It's an easy joke to make fun of Perry's inability to remember which three departments he'd close as President. It's clear that his campaign will likely not recover as he is polling somewhere south of "Just about anyone else" of likely Republican voters. After eight years of an intellectually incurious Texan governor driving the country and the world economy over the brink, even Republicans are wary of giving his dimmer clone an opportunity to do it again.
But what I think is more frightening is that everyone in the media is so focused on those 53 seconds of stammering that they don't ever get to what the consequences of losing those departments would mean to the country. Considering that he's not the only Republican on that panel making that noise, shall we look at the consequences of shutting down the Commerce, Energy and Education departments?
The Department of Commerce contains the U.S. Patent and Trademark Office, which runs our system of intellectual property. Without it, America would have no way to ensure that inventors could fully profit from their inventions, giving them little incentive to spend the time and money needed for breakthroughs. The pace of American innovation would likely take a huge hit.
Commerce also includes the Census Bureau. The accurate count of Americans that the department provides each decade lets leaders and policymakers know how to allocate resources--housing, roads, utilities--around the country. And Commerce also encompasses the National Weather Service (NWS), which issues crucial warnings about severe weather like hurricanes and floods. When state and local officials make decisions about how and when to evacuate, they're generally going off NWS information.
The Department of Energy, created during the Carter administration, protects U.S. nuclear weapons from accidents or terrorist attacks that could release dangerous radioactive material, killing thousands. Without the oversight that the Energy Department presently provides, it would be difficult to maintain a nuclear weapons program at all. The Energy Department also plays a key role in funding and promoting the civilian use of nuclear power.
As for the Department of Education--likewise created under President Carter--its role is more limited, because the U.S. education system is highly decentralized.

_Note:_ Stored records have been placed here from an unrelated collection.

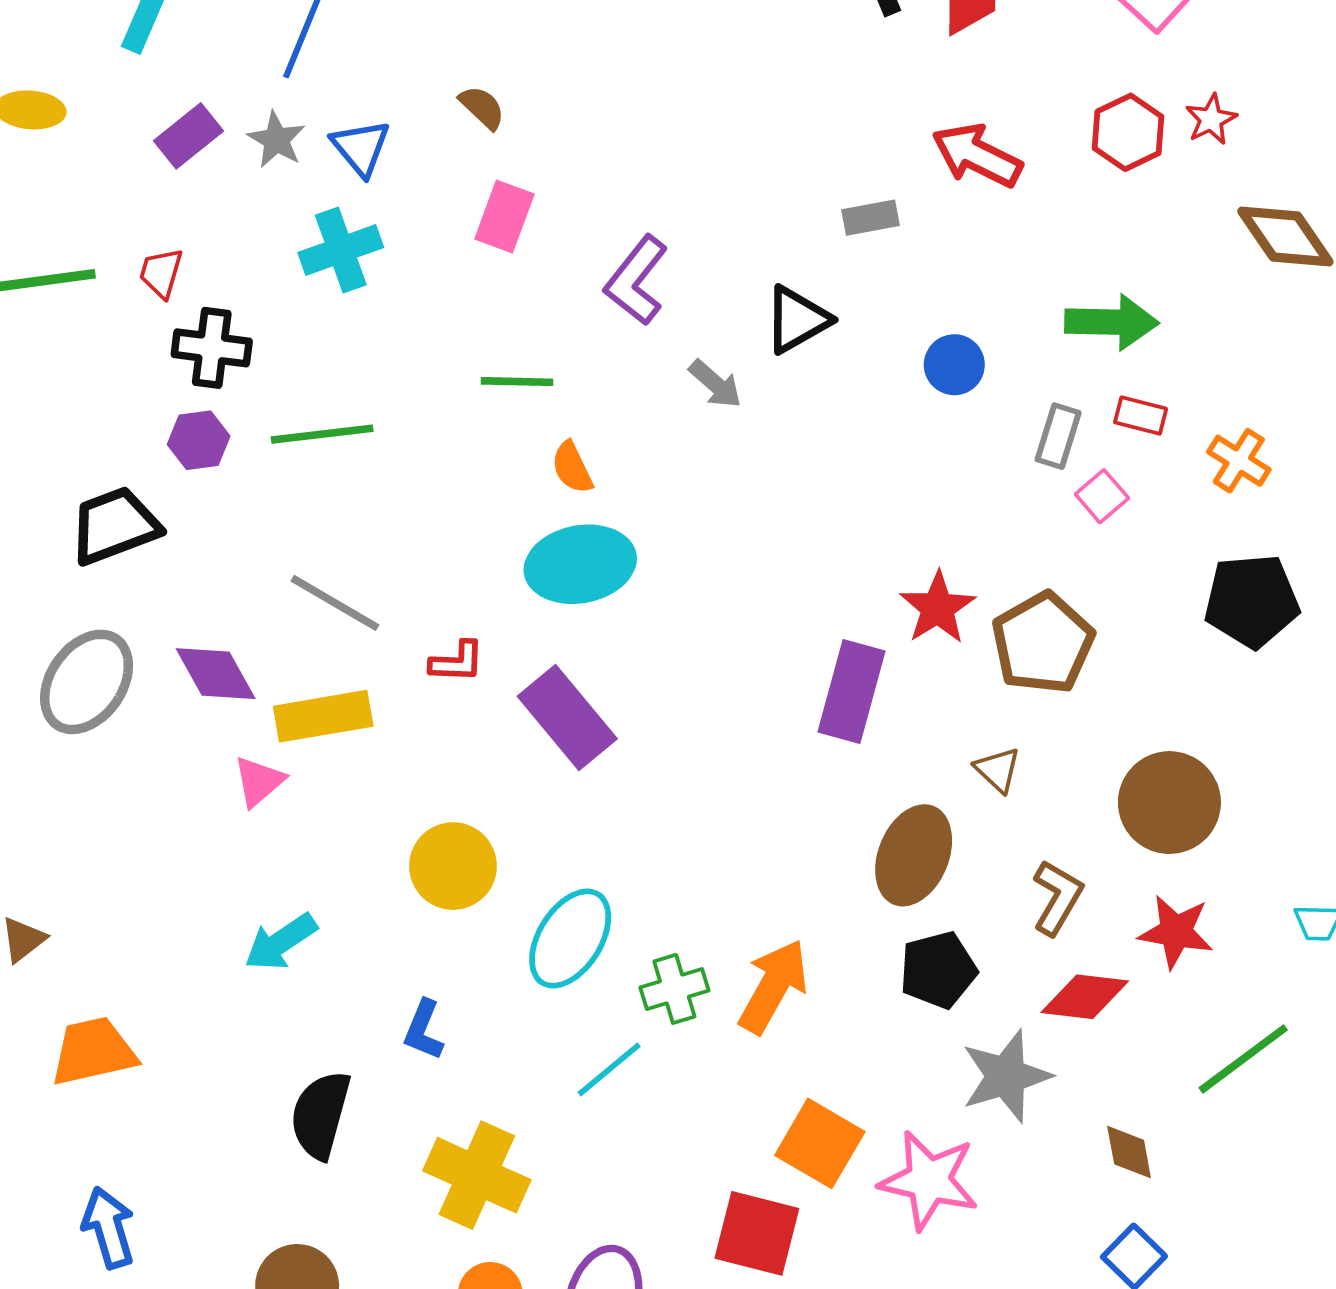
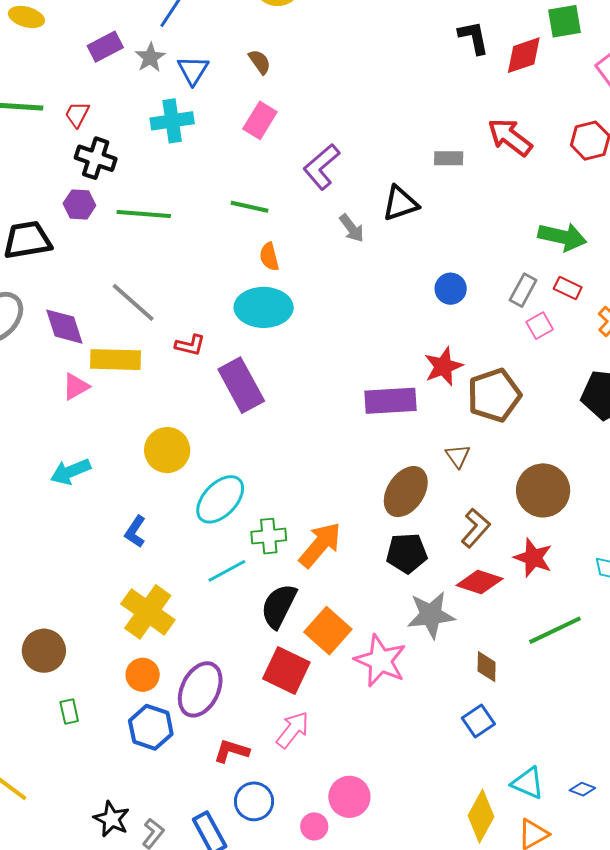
blue circle: (954, 365) -> (451, 289), moved
purple rectangle: (852, 692) -> (390, 401), turned 60
black semicircle: (320, 1115) -> (279, 606), moved

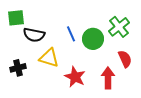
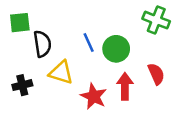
green cross: (119, 27) -> (156, 20), moved, turned -30
black semicircle: (34, 35) -> (42, 44), turned -110
red arrow: (108, 78) -> (125, 86), moved

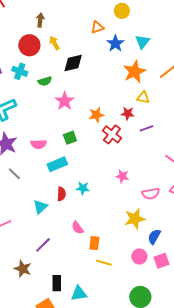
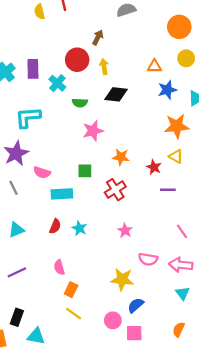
red cross: (112, 134) -> (115, 190), moved
pink semicircle: (39, 144) -> (42, 172), moved
cyan triangle: (40, 207) -> (16, 230), moved

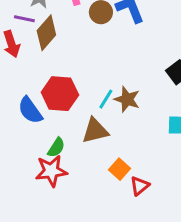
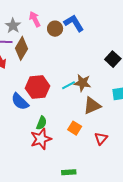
cyan line: (106, 99) -> (69, 85), turned 40
brown triangle: (95, 131) -> (92, 106), moved
orange square: (120, 169) -> (75, 128), moved

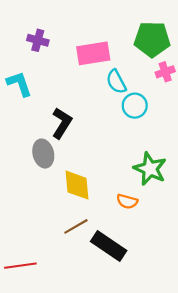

Indeed, Perry is hardly the first conservative to pledge to abolish it. The Education Department does have a role in shaping education policy, however, by handing out funds to states that adopt its preferred reforms, and it also enforces privacy and civil rights laws in schools.
As they say, beware the unintended consequences. Can you imagine Rick Perry's America, where there is no innovation, because intellectual property is not protected any more than our nuclear weapons program? Where entire swaths of the country could be wiped out by a category 5 hurricane because our emergency services doesn't have advance notice? Where radioactive disposal is unregulated?
Catastrophe is not too strong a word for Perry's vision for our country.